No – we know that this vegan chocolate cake recipe isn’t strictly Spanish… but it’s too good not to include! Right – over to our guest chef, Andrew…
This is an oil-based cake recipe, it’s vegan so has no dairy in it at all. This doesn’t stop it being one of the easiest and most moist chocolate cake recipes I know of, and it can all be made and baked in one dish if you want.
Don’t be concerned about the cup measurements in this recipe. When I make it I literally just use any cup and keep the ingredients in the same proportion to each other.

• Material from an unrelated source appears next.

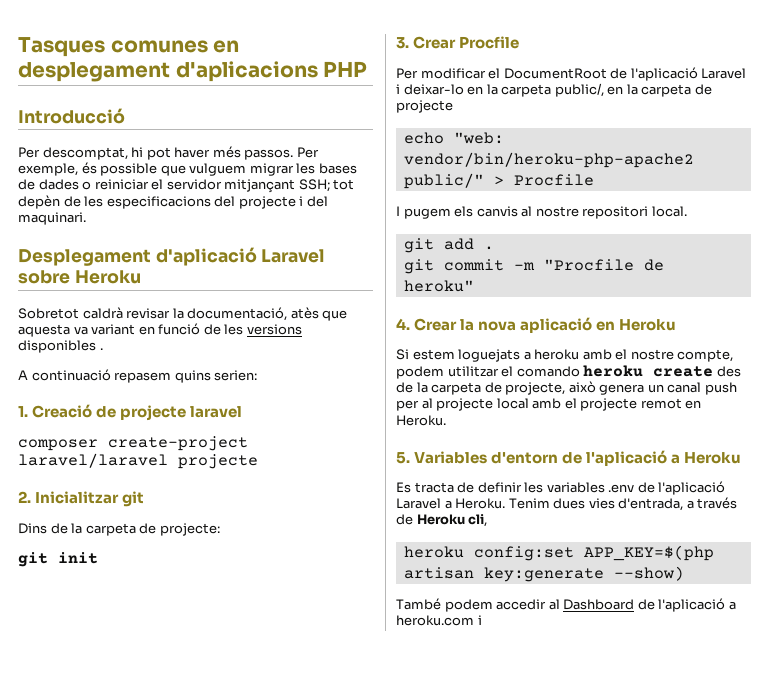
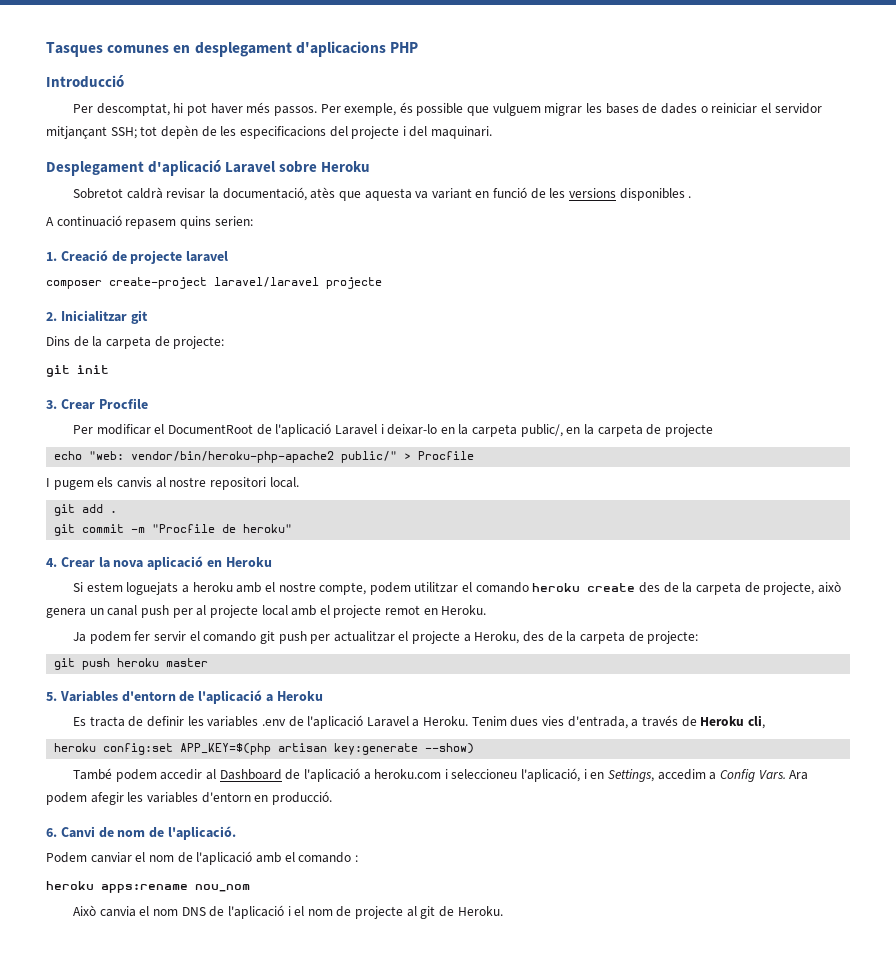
(446, 420) none -> [73,631,699,644] [54,658,209,670] // Ja podem fer servir el comando git push per actualitzar el projecte a Heroku, des de la carpeta de projecte: // git push heroku master
(482, 620) none -> [451,768,809,782] [46,791,332,805] [46,826,236,840] [46,851,358,865] [46,881,250,893] [73,905,503,919] seleccioneu l'aplicació, i en Settings, accedim a Config Vars. Ara podem afegir les variables d'entorn en producció. // 6. Canvi de nom de l'aplicació. // Podem canviar el nom de l'aplicació amb el comando : // heroku apps:rename nou_nom // Això canvia el nom DNS de l'aplicació i el nom de projecte al git de Heroku.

There are conversion charts online if this method doesn’t suit you, I have found this recipe difficult/impossible to mess up.
- 2 cups white sugar
- 3 cups all-purpose flour
- 2 teaspoons baking soda
- 1/2 teaspoon salt
- 1/2 cup unsweetened cocoa powder
- 2 cups water
- 1 cup vegetable oil
- 2 tablespoons distilled white vinegar
- 1 teaspoon vanilla extract
- Mix all the dry ingredients together. Add all the wet ingredients and beat by hand, until a smooth batter is formed.
- Pour into a standard round sponge tin (usually 9 inches in old money) and bake at 175 degrees C for 40 minutes, or until a knife inserted into the centre of the cake comes out clean.
- Wait for the cake to cool down for at least 10-15mins after removing from the oven, this gives time for the cake to set and usually ensures it comes out of the tin cleanly.
- This cake gets more moist if you leave it overnight (I know, silly idea) in a sealed plastic container, it becomes more like a brownie/sticky consistency.
- I usually make one cake and slice it in half to make a filled and, sometimes iced sandwich cake.This can be seen in the photograph above (with blueberry jam)
- Favourite filling is lots of blueberry or strawberry jam. I have also replaced the vanilla essence with orange flavouring – also a winning combination!